■ **Istruzioni e requisiti**: Per favore, trasforma tutte le righe dei record qui sotto in un elenco numerato, omettendo le righe vuote.

■ **Dati forniti**:
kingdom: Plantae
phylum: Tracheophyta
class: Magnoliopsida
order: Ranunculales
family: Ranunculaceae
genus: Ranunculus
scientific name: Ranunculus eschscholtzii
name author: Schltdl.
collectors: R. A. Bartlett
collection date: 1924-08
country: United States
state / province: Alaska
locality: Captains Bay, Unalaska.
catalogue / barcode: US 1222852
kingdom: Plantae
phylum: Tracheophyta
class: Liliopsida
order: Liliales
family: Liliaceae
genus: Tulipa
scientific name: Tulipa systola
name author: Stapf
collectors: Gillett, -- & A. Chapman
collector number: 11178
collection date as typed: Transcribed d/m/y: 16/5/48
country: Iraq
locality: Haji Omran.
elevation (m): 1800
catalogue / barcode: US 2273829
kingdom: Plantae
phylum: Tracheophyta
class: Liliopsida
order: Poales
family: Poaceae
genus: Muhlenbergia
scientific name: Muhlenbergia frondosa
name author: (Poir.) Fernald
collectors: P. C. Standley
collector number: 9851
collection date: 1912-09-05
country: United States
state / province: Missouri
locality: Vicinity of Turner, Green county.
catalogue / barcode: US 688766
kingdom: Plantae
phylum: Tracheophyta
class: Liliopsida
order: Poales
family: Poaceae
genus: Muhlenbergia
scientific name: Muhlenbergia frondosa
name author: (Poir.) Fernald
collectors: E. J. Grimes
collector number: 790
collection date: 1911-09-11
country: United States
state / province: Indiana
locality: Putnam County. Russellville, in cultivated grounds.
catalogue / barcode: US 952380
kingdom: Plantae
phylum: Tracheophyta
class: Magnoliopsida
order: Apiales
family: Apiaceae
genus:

■ **Risposta all'esercizio**:
1. kingdom: Plantae
2. phylum: Tracheophyta
3. class: Magnoliopsida
4. order: Ranunculales
5. family: Ranunculaceae
6. genus: Ranunculus
7. scientific name: Ranunculus eschscholtzii
8. name author: Schltdl.
9. collectors: R. A. Bartlett
10. collection date: 1924-08
11. country: United States
12. state / province: Alaska
13. locality: Captains Bay, Unalaska.
14. catalogue / barcode: US 1222852
15. kingdom: Plantae
16. phylum: Tracheophyta
17. class: Liliopsida
18. order: Liliales
19. family: Liliaceae
20. genus: Tulipa
21. scientific name: Tulipa systola
22. name author: Stapf
23. collectors: Gillett, -- & A. Chapman
24. collector number: 11178
25. collection date as typed: Transcribed d/m/y: 16/5/48
26. country: Iraq
27. locality: Haji Omran.
28. elevation (m): 1800
29. catalogue / barcode: US 2273829
30. kingdom: Plantae
31. phylum: Tracheophyta
32. class: Liliopsida
33. order: Poales
34. family: Poaceae
35. genus: Muhlenbergia
36. scientific name: Muhlenbergia frondosa
37. name author: (Poir.) Fernald
38. collectors: P. C. Standley
39. collector number: 9851
40. collection date: 1912-09-05
41. country: United States
42. state / province: Missouri
43. locality: Vicinity of Turner, Green county.
44. catalogue / barcode: US 688766
45. kingdom: Plantae
46. phylum: Tracheophyta
47. class: Liliopsida
48. order: Poales
49. family: Poaceae
50. genus: Muhlenbergia
51. scientific name: Muhlenbergia frondosa
52. name author: (Poir.) Fernald
53. collectors: E. J. Grimes
54. collector number: 790
55. collection date: 1911-09-11
56. country: United States
57. state / province: Indiana
58. locality: Putnam County. Russellville, in cultivated grounds.
59. catalogue / barcode: US 952380
60. kingdom: Plantae
61. phylum: Tracheophyta
62. class: Magnoliopsida
63. order: Apiales
64. family: Apiaceae
65. genus:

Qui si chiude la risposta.